Social security spending, which accounts for about one-third of all expenditures, rose 2.3% to a record high of ¥37.7 trillion, due to a natural increase in the aging population as well as measures to tackle the falling birthrate. In addition, servicing the national debt by redeeming or paying interest on government bonds previously issued increased by 7.0% to ¥27.0 trillion. This was almost one-quarter of all expenditures and when combined with social security spending accounted for 58% of the total. Defense spending ballooned by 16.6% to ¥7.9 trillion in response to the heightening severity of the security environment.
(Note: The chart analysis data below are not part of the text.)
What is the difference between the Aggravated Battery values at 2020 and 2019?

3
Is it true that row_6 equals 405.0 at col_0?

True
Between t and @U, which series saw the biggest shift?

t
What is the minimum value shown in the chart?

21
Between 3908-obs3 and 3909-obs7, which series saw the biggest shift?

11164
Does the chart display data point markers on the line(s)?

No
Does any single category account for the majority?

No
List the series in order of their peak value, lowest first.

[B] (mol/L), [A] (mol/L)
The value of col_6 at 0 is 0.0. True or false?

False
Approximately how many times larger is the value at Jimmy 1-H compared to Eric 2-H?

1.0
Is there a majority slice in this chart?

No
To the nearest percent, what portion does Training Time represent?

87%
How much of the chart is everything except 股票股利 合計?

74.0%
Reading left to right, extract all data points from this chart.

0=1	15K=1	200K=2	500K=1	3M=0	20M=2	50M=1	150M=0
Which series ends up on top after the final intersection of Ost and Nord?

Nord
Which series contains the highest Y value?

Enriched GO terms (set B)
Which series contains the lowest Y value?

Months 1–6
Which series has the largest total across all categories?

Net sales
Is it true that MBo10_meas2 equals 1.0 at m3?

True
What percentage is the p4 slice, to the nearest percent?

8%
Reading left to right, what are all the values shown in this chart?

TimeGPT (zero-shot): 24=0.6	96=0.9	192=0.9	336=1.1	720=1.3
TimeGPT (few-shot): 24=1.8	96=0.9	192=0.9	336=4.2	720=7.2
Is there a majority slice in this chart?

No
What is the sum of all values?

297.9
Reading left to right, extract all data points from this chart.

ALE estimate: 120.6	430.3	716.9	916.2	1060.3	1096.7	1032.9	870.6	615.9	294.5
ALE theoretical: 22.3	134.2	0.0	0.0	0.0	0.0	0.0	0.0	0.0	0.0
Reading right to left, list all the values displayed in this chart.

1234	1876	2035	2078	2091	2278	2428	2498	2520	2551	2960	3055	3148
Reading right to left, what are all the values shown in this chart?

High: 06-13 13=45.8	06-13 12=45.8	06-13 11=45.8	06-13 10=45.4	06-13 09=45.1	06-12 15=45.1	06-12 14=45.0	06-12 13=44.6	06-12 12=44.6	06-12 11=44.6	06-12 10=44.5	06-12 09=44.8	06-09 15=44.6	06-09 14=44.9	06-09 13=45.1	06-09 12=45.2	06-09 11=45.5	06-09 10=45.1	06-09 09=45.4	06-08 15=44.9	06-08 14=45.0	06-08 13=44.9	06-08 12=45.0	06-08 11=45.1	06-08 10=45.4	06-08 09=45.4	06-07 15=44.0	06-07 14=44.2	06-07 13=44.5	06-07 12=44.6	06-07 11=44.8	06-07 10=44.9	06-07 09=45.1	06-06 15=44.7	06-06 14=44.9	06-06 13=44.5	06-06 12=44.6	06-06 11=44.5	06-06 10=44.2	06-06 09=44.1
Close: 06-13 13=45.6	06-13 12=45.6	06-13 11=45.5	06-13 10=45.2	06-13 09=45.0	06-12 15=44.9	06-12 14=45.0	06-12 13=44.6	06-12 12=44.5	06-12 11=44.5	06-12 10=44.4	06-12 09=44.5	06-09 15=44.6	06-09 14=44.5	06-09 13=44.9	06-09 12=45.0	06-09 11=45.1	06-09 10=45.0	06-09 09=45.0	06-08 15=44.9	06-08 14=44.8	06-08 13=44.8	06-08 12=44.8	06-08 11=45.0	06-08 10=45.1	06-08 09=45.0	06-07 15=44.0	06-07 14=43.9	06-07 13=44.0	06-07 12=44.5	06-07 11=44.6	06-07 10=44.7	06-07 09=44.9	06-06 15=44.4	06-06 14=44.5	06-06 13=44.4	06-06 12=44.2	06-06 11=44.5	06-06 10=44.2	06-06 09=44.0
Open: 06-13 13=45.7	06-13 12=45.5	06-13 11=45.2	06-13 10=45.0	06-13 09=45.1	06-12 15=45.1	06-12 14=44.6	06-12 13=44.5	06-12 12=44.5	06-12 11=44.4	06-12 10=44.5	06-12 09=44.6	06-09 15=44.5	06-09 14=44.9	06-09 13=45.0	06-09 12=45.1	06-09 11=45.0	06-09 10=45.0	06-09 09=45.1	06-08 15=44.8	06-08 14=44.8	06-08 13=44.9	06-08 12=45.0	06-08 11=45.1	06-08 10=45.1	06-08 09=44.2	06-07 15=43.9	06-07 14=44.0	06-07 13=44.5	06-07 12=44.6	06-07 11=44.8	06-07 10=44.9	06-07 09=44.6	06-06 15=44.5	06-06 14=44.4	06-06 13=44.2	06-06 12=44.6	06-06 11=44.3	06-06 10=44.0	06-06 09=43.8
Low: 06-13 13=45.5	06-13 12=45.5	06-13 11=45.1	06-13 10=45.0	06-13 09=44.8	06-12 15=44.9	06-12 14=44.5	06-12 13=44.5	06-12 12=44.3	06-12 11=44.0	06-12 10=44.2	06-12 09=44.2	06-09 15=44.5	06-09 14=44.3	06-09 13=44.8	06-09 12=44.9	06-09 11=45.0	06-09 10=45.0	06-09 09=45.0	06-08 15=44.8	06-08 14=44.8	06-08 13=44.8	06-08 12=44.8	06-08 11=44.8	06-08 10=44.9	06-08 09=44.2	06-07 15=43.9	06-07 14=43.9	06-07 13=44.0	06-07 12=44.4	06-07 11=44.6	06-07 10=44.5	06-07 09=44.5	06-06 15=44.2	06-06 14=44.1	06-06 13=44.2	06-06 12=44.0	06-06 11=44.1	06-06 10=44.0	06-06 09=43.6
Revenue, meanwhile, is forecast to reach a record high of ¥69.6 trillion. Although increases are predicted in income from consumption tax and corporate tax, overall tax revenue is set to only rise by 0.2% due to the introduction of a flat-rate tax reduction as a way to return money to the public. The amount of new government bonds issued to make up for the revenue shortfall will drop 1.9% to ¥34.9 trillion. Japan’s bond dependency ratio, which indicates the ratio of debt to revenue, is 31.2%.
Until the 1980s, the gap between tax revenues and expenditures was relatively small, so that the amount of JGBs issued for each fiscal year never exceeded ¥15 trillion. However, with the collapse of the bubble economy and prolonged economic stagnation, the balance of payments deteriorated as a result of repeated fiscal stimulus packages and tax cut policies. The outstanding amount of issued government bonds has since been increasingly annually and is predicted to reach ¥1.1 quadrillion by the end of fiscal 2024.
Interest rates were formerly kept low through the Bank of Japan purchasing massive quantities of JGBs, but from December 2022, the bank has gradually become more flexible on long-term yields and it appears to be preparing to scrap negative interest rates. Given the burden of interest payments that have accumulated over the years, Japan may well be finally plunged deep into debt.